Спектакль Константина Богомолова «Мой отец — Агамемнон» в Вильнюсском малом театре оборачивается настоящей провокацией именно для тех, кто к провокациям Богомолова привык. Камерный, сдержанный, минималистичный, в нем режиссер не допускает ни увлекательного жонглирования контекстами, ни «развлекательной» головоломки политических аллюзий. Очищенный — до стерильности: как комната, в которой живут герои (напоминающая другие «квартиры», сочиненные Ларисой Ломакиной, сценографом «Моего отца — Агамемнона»). До оскомины знакомая оболочка и не-реальная пустота под ней. Нет и не было таких комнат. Приметы быта не вымараны, но это как кинопавильон, гостиничный номер, музейная комната — отсюда давно уехали или постоянно никогда не жили. Единственное «всегда» здесь — «сейчас».
Сейчас: монотонное и отстраненное говорение монологов, равно как долгие и иррациональные паузы, вынуждает тебя быть предельно внимательным и к актерам-людям, и к «высквоженным» смыслам сказанного ими. Четыре актера, выбранные Богомоловым, способны как на театральный гротеск, так и на естественность, правдивость, а лучше сказать, «случайность» существования перед камерой. Балансирование между этими полюсами — актерский язык, который органичен этому спектаклю. Архаичный текст здесь не анахронизм, а способ перевести разговор в иную плоскость: не условность метафоры, но и не «осовременивание», а какой-то третий, двойственный путь.

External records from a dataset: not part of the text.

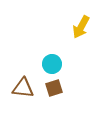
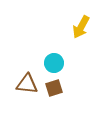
cyan circle: moved 2 px right, 1 px up
brown triangle: moved 4 px right, 4 px up
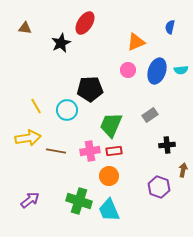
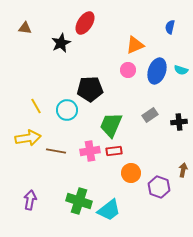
orange triangle: moved 1 px left, 3 px down
cyan semicircle: rotated 24 degrees clockwise
black cross: moved 12 px right, 23 px up
orange circle: moved 22 px right, 3 px up
purple arrow: rotated 42 degrees counterclockwise
cyan trapezoid: rotated 105 degrees counterclockwise
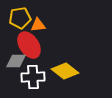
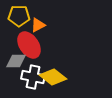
yellow pentagon: moved 1 px left, 2 px up; rotated 10 degrees clockwise
orange triangle: rotated 21 degrees counterclockwise
yellow diamond: moved 12 px left, 6 px down
white cross: rotated 15 degrees clockwise
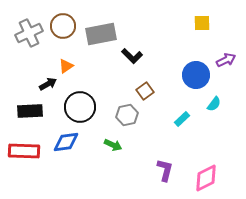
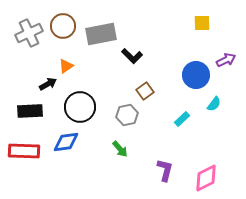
green arrow: moved 7 px right, 4 px down; rotated 24 degrees clockwise
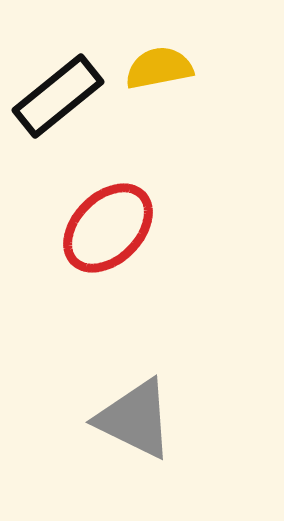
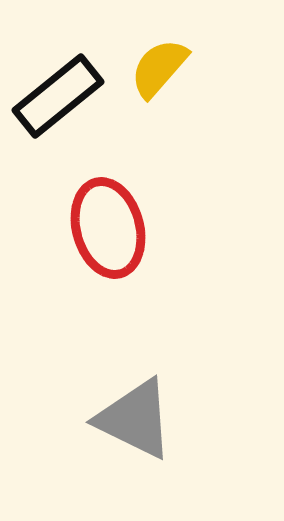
yellow semicircle: rotated 38 degrees counterclockwise
red ellipse: rotated 60 degrees counterclockwise
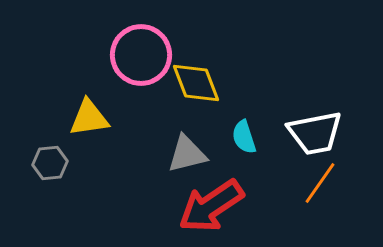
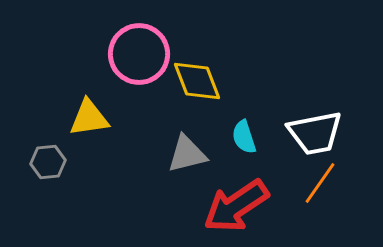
pink circle: moved 2 px left, 1 px up
yellow diamond: moved 1 px right, 2 px up
gray hexagon: moved 2 px left, 1 px up
red arrow: moved 25 px right
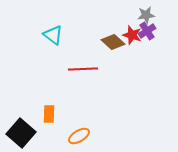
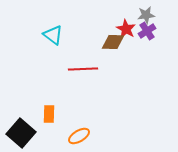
red star: moved 6 px left, 6 px up; rotated 12 degrees clockwise
brown diamond: rotated 40 degrees counterclockwise
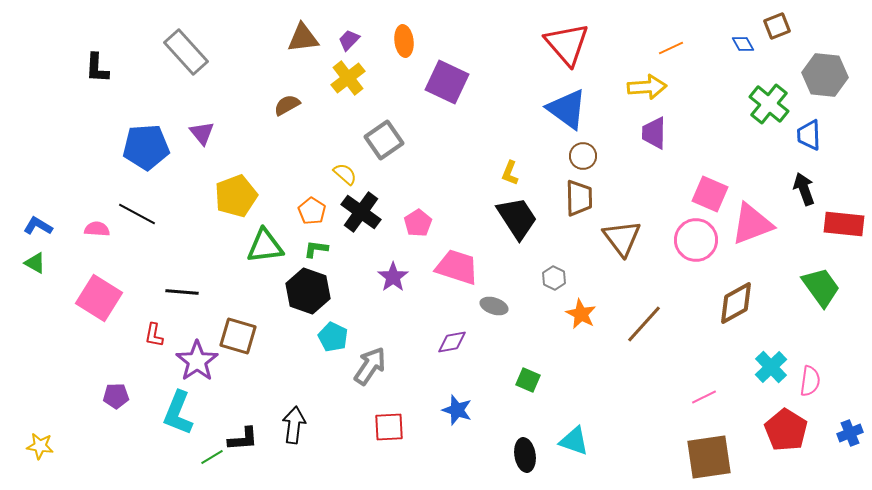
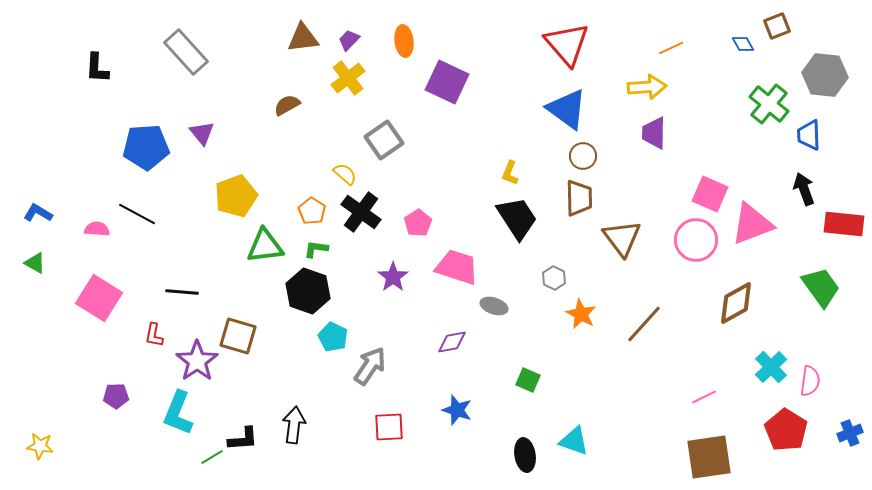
blue L-shape at (38, 226): moved 13 px up
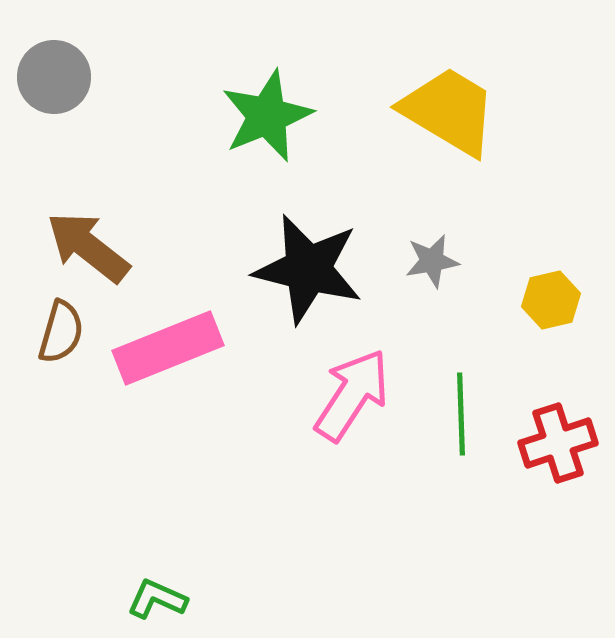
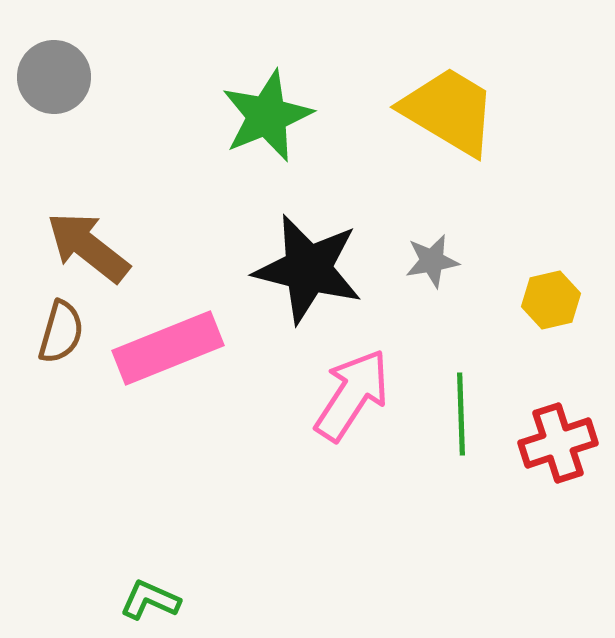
green L-shape: moved 7 px left, 1 px down
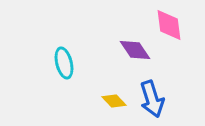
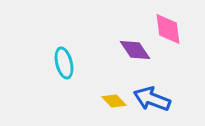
pink diamond: moved 1 px left, 4 px down
blue arrow: rotated 129 degrees clockwise
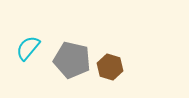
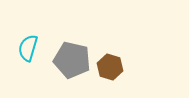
cyan semicircle: rotated 24 degrees counterclockwise
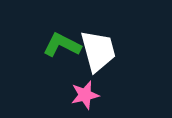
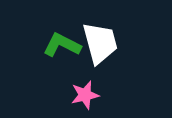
white trapezoid: moved 2 px right, 8 px up
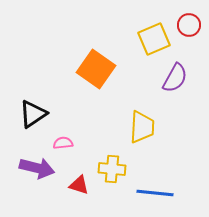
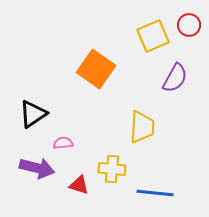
yellow square: moved 1 px left, 3 px up
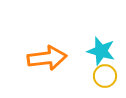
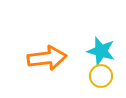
yellow circle: moved 4 px left
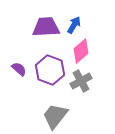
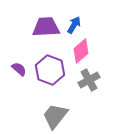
gray cross: moved 8 px right, 1 px up
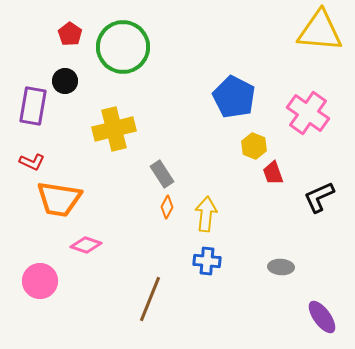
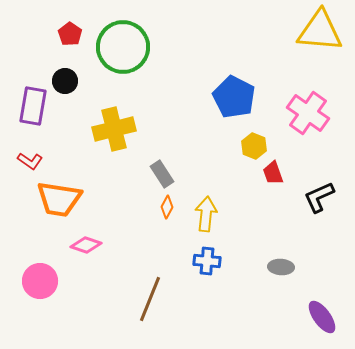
red L-shape: moved 2 px left, 1 px up; rotated 10 degrees clockwise
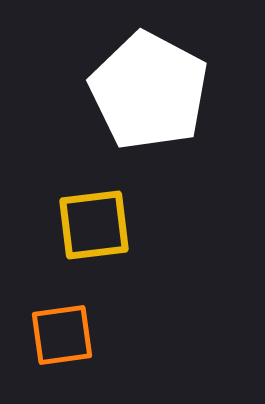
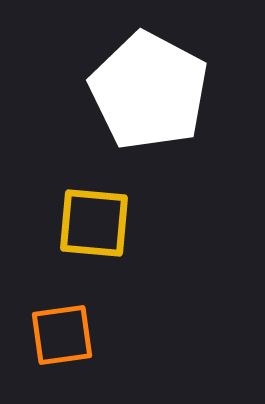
yellow square: moved 2 px up; rotated 12 degrees clockwise
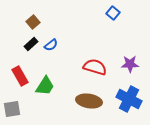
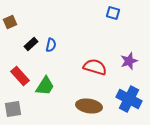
blue square: rotated 24 degrees counterclockwise
brown square: moved 23 px left; rotated 16 degrees clockwise
blue semicircle: rotated 40 degrees counterclockwise
purple star: moved 1 px left, 3 px up; rotated 18 degrees counterclockwise
red rectangle: rotated 12 degrees counterclockwise
brown ellipse: moved 5 px down
gray square: moved 1 px right
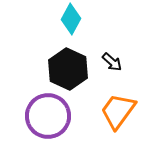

Режиссеру не нужны доказательства повторяемости мифа в каждодневной реальности. Для него это отправная точка в попытке рассмотреть сам механизм его возникновения и развития.
На полке стоят две заводные фигурки: фарфоровая балерина и фарфоровое распятие. Обе одинаково вращаются под умиротворяющую музыку. Титр: «Хитроумный Одиссей уже знает механизм воскресения». Хитроумный Богомолов уже знает механизм развенчания безразличия к трагедии. Это безразличие давно возведено в энную степень.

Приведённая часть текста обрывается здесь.